§ **ACTION ITEM**: Reproduce everything from the start of the rows down through the line containing "0.040043, 0.995889, -0.634450]]", both ends included, with no changes.

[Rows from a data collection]
◆ ◆ ◆ ◆ ◆ ◆ ◆
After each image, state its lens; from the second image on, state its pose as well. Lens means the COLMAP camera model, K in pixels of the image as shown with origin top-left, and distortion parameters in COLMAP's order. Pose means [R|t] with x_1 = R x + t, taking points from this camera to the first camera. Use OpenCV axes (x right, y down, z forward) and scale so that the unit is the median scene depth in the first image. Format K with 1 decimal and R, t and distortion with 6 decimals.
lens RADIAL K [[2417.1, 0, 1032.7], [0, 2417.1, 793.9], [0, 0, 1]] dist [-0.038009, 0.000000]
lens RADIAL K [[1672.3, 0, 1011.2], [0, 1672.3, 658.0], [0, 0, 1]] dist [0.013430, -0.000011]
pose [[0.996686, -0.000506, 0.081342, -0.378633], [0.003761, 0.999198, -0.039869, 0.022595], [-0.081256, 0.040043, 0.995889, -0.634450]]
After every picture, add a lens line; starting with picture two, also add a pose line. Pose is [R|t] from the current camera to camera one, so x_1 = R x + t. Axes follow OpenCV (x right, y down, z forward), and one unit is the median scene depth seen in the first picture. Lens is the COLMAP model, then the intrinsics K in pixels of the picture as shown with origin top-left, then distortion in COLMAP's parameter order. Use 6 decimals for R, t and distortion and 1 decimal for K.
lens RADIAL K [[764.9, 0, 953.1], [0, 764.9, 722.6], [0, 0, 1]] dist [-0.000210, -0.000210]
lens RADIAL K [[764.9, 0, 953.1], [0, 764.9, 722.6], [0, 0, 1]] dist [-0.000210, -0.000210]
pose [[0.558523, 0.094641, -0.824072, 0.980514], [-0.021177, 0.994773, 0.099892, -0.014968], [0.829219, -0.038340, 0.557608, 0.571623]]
◆ ◆ ◆ ◆ ◆ ◆ ◆
§ **EXERCISE RESULT**:
After each image, state its lens; from the second image on, state its pose as well. Lens means the COLMAP camera model, K in pixels of the image as shown with origin top-left, and distortion parameters in COLMAP's order. Pose means [R|t] with x_1 = R x + t, taking points from this camera to the first camera. Use OpenCV axes (x right, y down, z forward) and scale so that the unit is the median scene depth in the first image. Format K with 1 decimal and R, t and distortion with 6 decimals.
lens RADIAL K [[2417.1, 0, 1032.7], [0, 2417.1, 793.9], [0, 0, 1]] dist [-0.038009, 0.000000]
lens RADIAL K [[1672.3, 0, 1011.2], [0, 1672.3, 658.0], [0, 0, 1]] dist [0.013430, -0.000011]
pose [[0.996686, -0.000506, 0.081342, -0.378633], [0.003761, 0.999198, -0.039869, 0.022595], [-0.081256, 0.040043, 0.995889, -0.634450]]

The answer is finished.